PostgreSQL vs Azure Databricks Database Features
The Federal Science DataHub offers multiple ways to use database functionality. This guide will compare the use of a PostgreSQL database on FSDH with the database features provided by Azure Databricks.
Introduction
When it comes to hosting a database with FSDH, there are multiple options available. One popular choice is using PostgreSQL, while another option is leveraging the database features provided by Azure Databricks. In this comparison, we will explore the key differences and benefits of each approach.
PostgreSQL
PostgreSQL is a fully managed database service that allows you to deploy PostgreSQL databases in the cloud. It provides high availability, automatic backups, and integration with other services. Some of the key features of PostgreSQL include:
- Easy deployment of PostgreSQL databases
- Built-in high availability and automatic backups
- Support for advanced PostgreSQL features such as JSONB, full-text search, and spatial data types
- Seamless integration with other services like web apps or APIs
Azure Databricks Database Features (Hive)
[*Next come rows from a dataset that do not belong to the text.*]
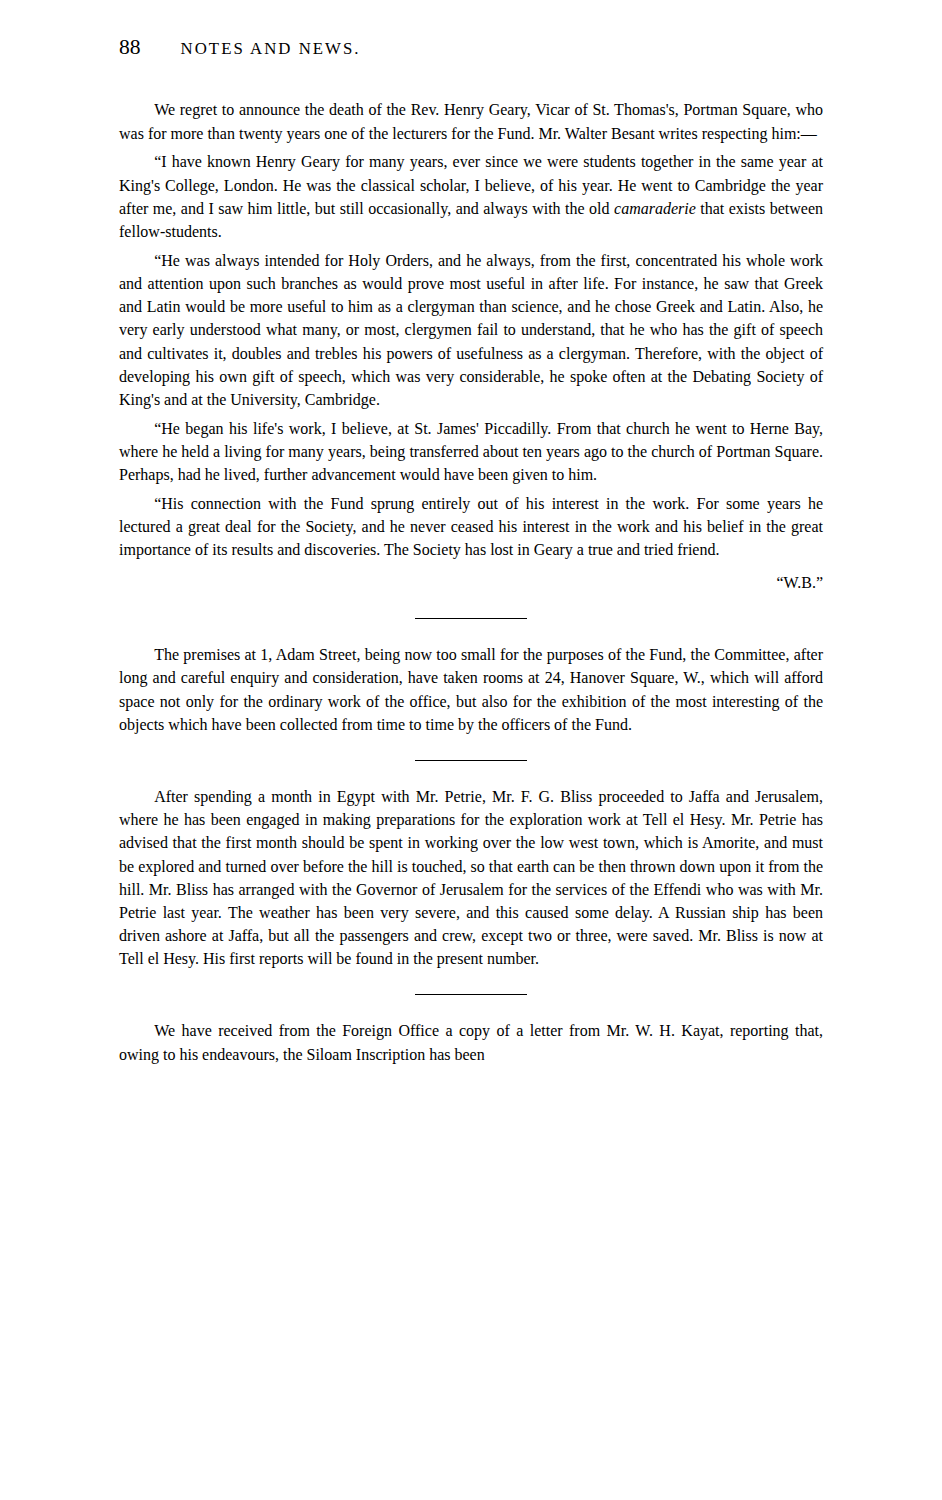88
Notes and News.
We regret to announce the death of the Rev. Henry Geary, Vicar of St. Thomas's, Portman Square, who was for more than twenty years one of the lecturers for the Fund. Mr. Walter Besant writes respecting him:—
“I have known Henry Geary for many years, ever since we were students together in the same year at King's College, London. He was the classical scholar, I believe, of his year. He went to Cambridge the year after me, and I saw him little, but still occasionally, and always with the old camaraderie that exists between fellow-students.
“He was always intended for Holy Orders, and he always, from the first, concentrated his whole work and attention upon such branches as would prove most useful in after life. For instance, he saw that Greek and Latin would be more useful to him as a clergyman than science, and he chose Greek and Latin. Also, he very early understood what many, or most, clergymen fail to understand, that he who has the gift of speech and cultivates it, doubles and trebles his powers of usefulness as a clergyman. Therefore, with the object of developing his own gift of speech, which was very considerable, he spoke often at the Debating Society of King's and at the University, Cambridge.
“He began his life's work, I believe, at St. James' Piccadilly. From that church he went to Herne Bay, where he held a living for many years, being transferred about ten years ago to the church of Portman Square. Perhaps, had he lived, further advancement would have been given to him.
“His connection with the Fund sprung entirely out of his interest in the work. For some years he lectured a great deal for the Society, and he never ceased his interest in the work and his belief in the great importance of its results and discoveries. The Society has lost in Geary a true and tried friend.
“W.B.”
The premises at 1, Adam Street, being now too small for the purposes of the Fund, the Committee, after long and careful enquiry and consideration, have taken rooms at 24, Hanover Square, W., which will afford space not only for the ordinary work of the office, but also for the exhibition of the most interesting of the objects which have been collected from time to time by the officers of the Fund.
After spending a month in Egypt with Mr. Petrie, Mr. F. G. Bliss proceeded to Jaffa and Jerusalem, where he has been engaged in making preparations for the exploration work at Tell el Hesy. Mr. Petrie has advised that the first month should be spent in working over the low west town, which is Amorite, and must be explored and turned over before the hill is touched, so that earth can be then thrown down upon it from the hill. Mr. Bliss has arranged with the Governor of Jerusalem for the services of the Effendi who was with Mr. Petrie last year. The weather has been very severe, and this caused some delay. A Russian ship has been driven ashore at Jaffa, but all the passengers and crew, except two or three, were saved. Mr. Bliss is now at Tell el Hesy. His first reports will be found in the present number.
We have received from the Foreign Office a copy of a letter from Mr. W. H. Kayat, reporting that, owing to his endeavours, the Siloam Inscription has been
Azure Databricks is an analytics platform that combines Apache Spark with a collaborative environment for data science and machine learning. While it is primarily known for its big data processing capabilities, Azure Databricks also provides powerful database features. Some of the key database features offered by Azure Databricks include:
- Delta Lake: A transactional storage layer that provides ACID transactions, schema enforcement, and data versioning for data lakes.
- Delta Engine: A high-performance query engine optimized for Delta Lake, enabling fast and scalable SQL queries on large datasets.
- Delta Live Tables: A real-time change data capture (CDC) feature that allows you to capture and process real-time data changes from various sources.
- Data Lakehouse Architecture: Azure Databricks promotes a unified architecture that combines the best of data lakes and data warehouses, enabling efficient data storage, processing, and analytics.
Databricks leverages the standard Apache Hive (opens new window) project which enables to leverage standard storage and query data using SQL. The underlying model is quite different from a traditional database.
- Databricks SQL requires the cluster to be enabled to run SQL queries
- Large datasets can be easily accomodated by simply scaling the cluster size
- There is only storage costs for data that is not used
- Large datasets are cost efficient because standard Azure storage is used.
Comparison
This chart outlines the key differences between PostgreSQL and Azure Databricks Database Features:
| Feature | PostgreSQL | Azure Databricks Database Features (Hive Tables) |
|---|---|---|
| Database Model | Traditional Relational Database | Unified data analytics platform based on Lakehouse architecture |
| Primary Use Case | General-purpose database. Web app / API integration. Complex SQL queries. | Big data analytics and real-time processing. Machine Learning. Collaborative data exploration. |
| Schema | Strict traditional SQL Schema | Flexible and auto-schema management |
| Performance | Good for OLTP workloads. | Optimized for big data processing. |
| Scalability | Limited scaling in current setup | Horizontal scaling with Delta Engine. |
| Integration | Seamless integration with web apps and APIs. | Integration with big data processing and machine learning workflows. |
Recommended use cases
PostgreSQL
- Web Application
- Interactive Form
- API integration
- Connection to existing application
Databricks SQL Hive Tables
- Databricks Dashboards
- Science experiment data
- Evolving data that requires flexible schemas
- ETL pipeline intermediary data
Costing Difference
On-Demand Databricks
- Databricks costing is pay for what you use aka it depends on the cluster size and how long the cluster has been running
- With light usage, it is possible to keep databricks under $100 in a month and that includes Hive tables
- It is recommended to perform some small experiments and monitor the costs to precisely estimate the cost
PostgreSQL Cost
- PostgreSQL in FSDH uses the Azure Flexible Server (opens new window) model which is also based on consumption (burstable model)
- With very light usage, it costs about $30/month
- It is recommended to perform experiments as well and monitor the cost to determine more precisely the cost for a specific application
Connectivity
| Feature | PostgreSQL | Azure Databricks Database Features |
|---|---|---|
| Connect from Web Application | X | Not possible |
| Connect from Power BI | X | X |
| Connect from Tableau | X | X |
| Connect from Python | X | Possible but requires cluster to be on |
Conclusion
In conclusion, PostgreSQL and Azure Databricks Database Features offer different strengths and use cases. PostgreSQL is well-suited for general-purpose database workloads, web app integration, and complex SQL queries. On the other hand, Azure Databricks database features are optimized for big data analytics, real-time processing, and collaborative data exploration. Depending on your specific use case and requirements, you can choose the database solution that best fits your needs.